Çalışmaların sonuçları, "Evsiz Olma" koşulundaki katılımcıların, "Toplumumuz evsiz insanlara yardım etmek için yeterince şey yapmıyor" gibi ifadelere katılma olasılıklarının önemli ölçüde daha yüksek olduğunu gösterdi.

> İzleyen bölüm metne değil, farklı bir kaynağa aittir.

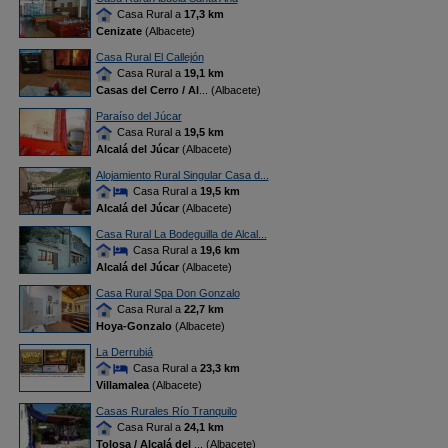
Casa Rural a
17,3 km
Cenizate
(Albacete)
Casa Rural El Callejón
Casa Rural a
19,1 km
Casas del Cerro / Al
... (Albacete)
Paraíso del Júcar
Casa Rural a
19,5 km
Alcalá del Júcar
(Albacete)
Alojamiento Rural Singular Casa d...
Casa Rural a
19,5 km
Alcalá del Júcar
(Albacete)
Casa Rural La Bodeguilla de Alcal...
Casa Rural a
19,6 km
Alcalá del Júcar
(Albacete)
Casa Rural Spa Don Gonzalo
Casa Rural a
22,7 km
Hoya-Gonzalo
(Albacete)
La Derrubiá
Casa Rural a
23,3 km
Villamalea
(Albacete)
Casas Rurales Río Tranquilo
Casa Rural a
24,1 km
Tolosa / Alcalá del
... (Albacete)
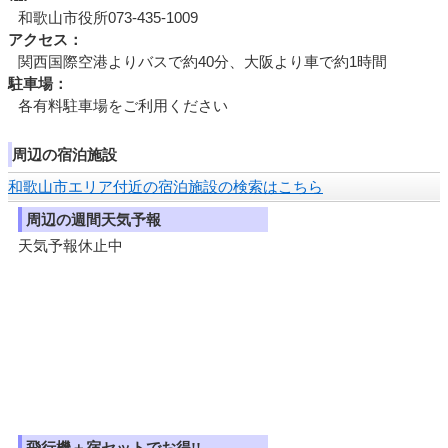
和歌山市役所073-435-1009
アクセス：
関西国際空港よりバスで約40分、大阪より車で約1時間
駐車場：
各有料駐車場をご利用ください
周辺の宿泊施設
和歌山市エリア付近の宿泊施設の検索はこちら
周辺の週間天気予報
天気予報休止中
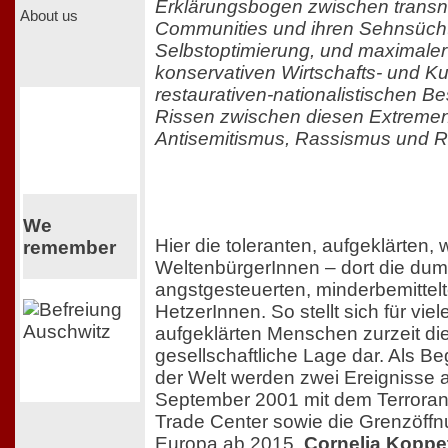
Erklärungsbogen zwischen transn
About us
Communities und ihren Sehnsüch
Selbstoptimierung, und maximaler
konservativen Wirtschafts- und Kul
restaurativen-nationalistischen B
Rissen zwischen diesen Extreme
Antisemitismus, Rassismus und R
We
Hier die toleranten, aufgeklärten, 
remember
WeltenbürgerInnen – dort die dum
angstgesteuerten, minderbemittel
HetzerInnen. So stellt sich für viel
aufgeklärten Menschen zurzeit die
gesellschaftliche Lage dar. Als B
der Welt werden zwei Ereignisse 
September 2001 mit dem Terroran
Trade Center sowie die Grenzöffnu
Europa ab 2015.
Cornelia Koppet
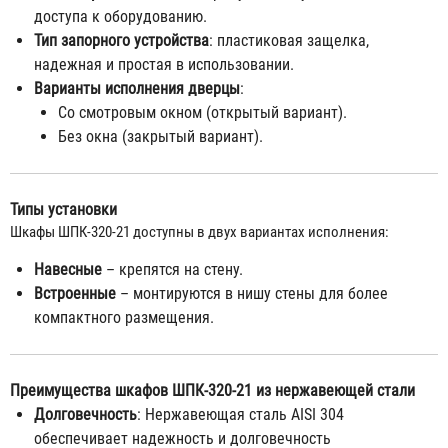
доступа к оборудованию.
Тип запорного устройства
: пластиковая защелка,
надежная и простая в использовании.
Варианты исполнения дверцы
:
Со смотровым окном (открытый вариант).
Без окна (закрытый вариант).
Типы установки
Шкафы ШПК-320-21 доступны в двух вариантах исполнения:
Навесные
– крепятся на стену.
Встроенные
– монтируются в нишу стены для более
компактного размещения.
Преимущества шкафов ШПК-320-21 из нержавеющей стали
Долговечность
: Нержавеющая сталь AISI 304
обеспечивает надежность и долговечность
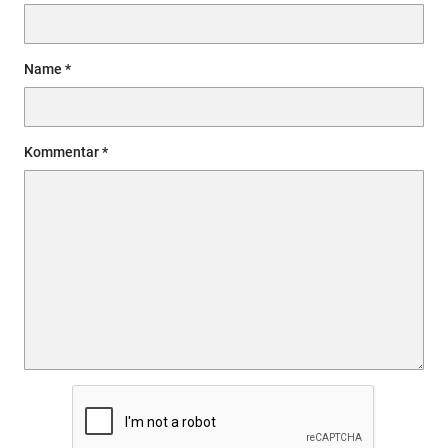
Name
Kommentar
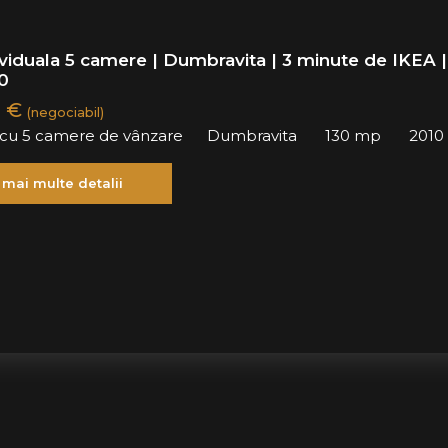
ividuala 5 camere | Dumbravita | 3 minute de IKEA |
0
0 €
(negociabil)
ă cu 5 camere de vânzare
Dumbravita
130 mp
2010
 mai multe detalii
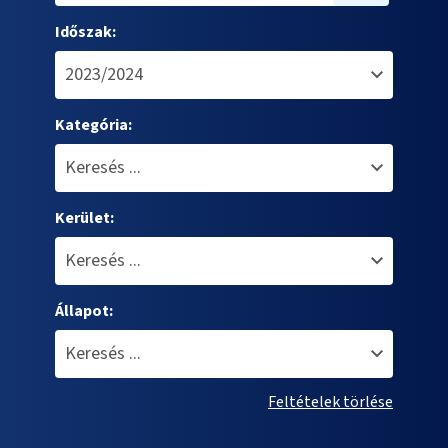
Időszak:
Kategória:
Kerület:
Állapot:
Feltételek törlése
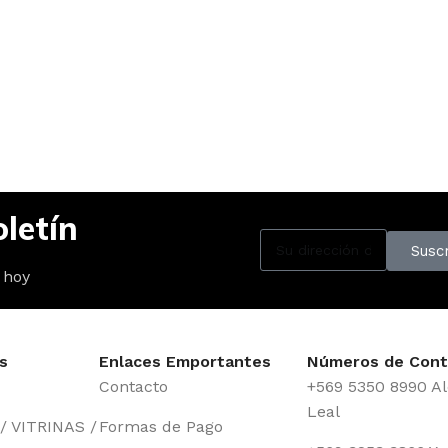
letín
Suscr
 hoy
s
Enlaces Emportantes
Números de Cont
Contacto
+569 5350 8990 Al
Leal
 VITRINAS /
Formas de Pago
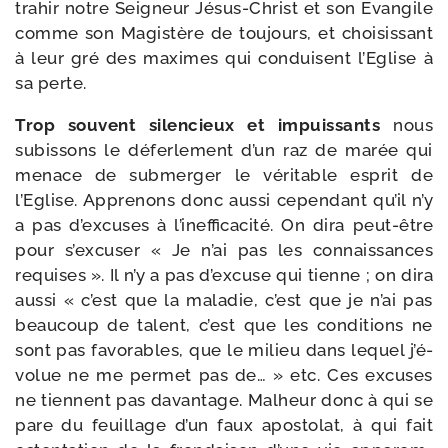
tra­hir notre Seigneur Jésus-​Christ et son Evangile
comme son Magistère de tou­jours, et choi­sis­sant
à leur gré des maximes qui conduisent l’Eglise à
sa perte.
Trop sou­vent silen­cieux et impuis­sants
nous
subis­sons le défer­le­ment d’un raz de marée qui
menace de sub­mer­ger le véri­table esprit de
l’Eglise. Apprenons donc aus­si cepen­dant qu’il n’y
a pas d’ex­cuses à l’i­nef­fi­ca­ci­té. On dira peut-​être
pour s’ex­cu­ser « Je n’ai pas les connais­sances
requises ». Il n’y a pas d’ex­cuse qui tienne ; on dira
aus­si « c’est que la mala­die, c’est que je n’ai pas
beau­coup de talent, c’est que les condi­tions ne
sont pas favo­rables, que le milieu dans lequel j’é­
vo­lue ne me per­met pas de… » etc. Ces excuses
ne tiennent pas davan­tage. Malheur donc à qui se
pare du feuillage d’un faux apos­to­lat, à qui fait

Ayrıca, evsizlerin içinde bulundukları kötü durumu kişisel olarak “çok” önemsediklerini söylemeleri daha olasıydı. Araştırma ayrıca, evsizlere karşı empatik tutumlarının dayandığını da gösterdi.
Ek olarak, ilk araştırmaya göre, VR koşulundaki katılımcıların yüzde 82'si uygun fiyatlı konutları destekleyen bir dilekçe imzaladı ve evsiz olmayı hayal etmelerini isteyen bir anlatıyı okuyanların yüzde 67'si.
İkinci çalışmada sanal gerçeklik koşulunda yüzde 85, öyküyü okuyan yüzde 63'e kıyasla dilekçeyi imzaladı. VR deneyiminin iki boyutlu versiyonunu yaşayan katılımcıların yüzde 66'sı dilekçeyi imzaladı.
Bailenson, "Bu araştırmanın özelliği, sanal gerçekliğin insanların tutum ve davranışlarını olumlu yönde değiştirdiğine dair boylamsal kanıt sağlamasıdır" dedi.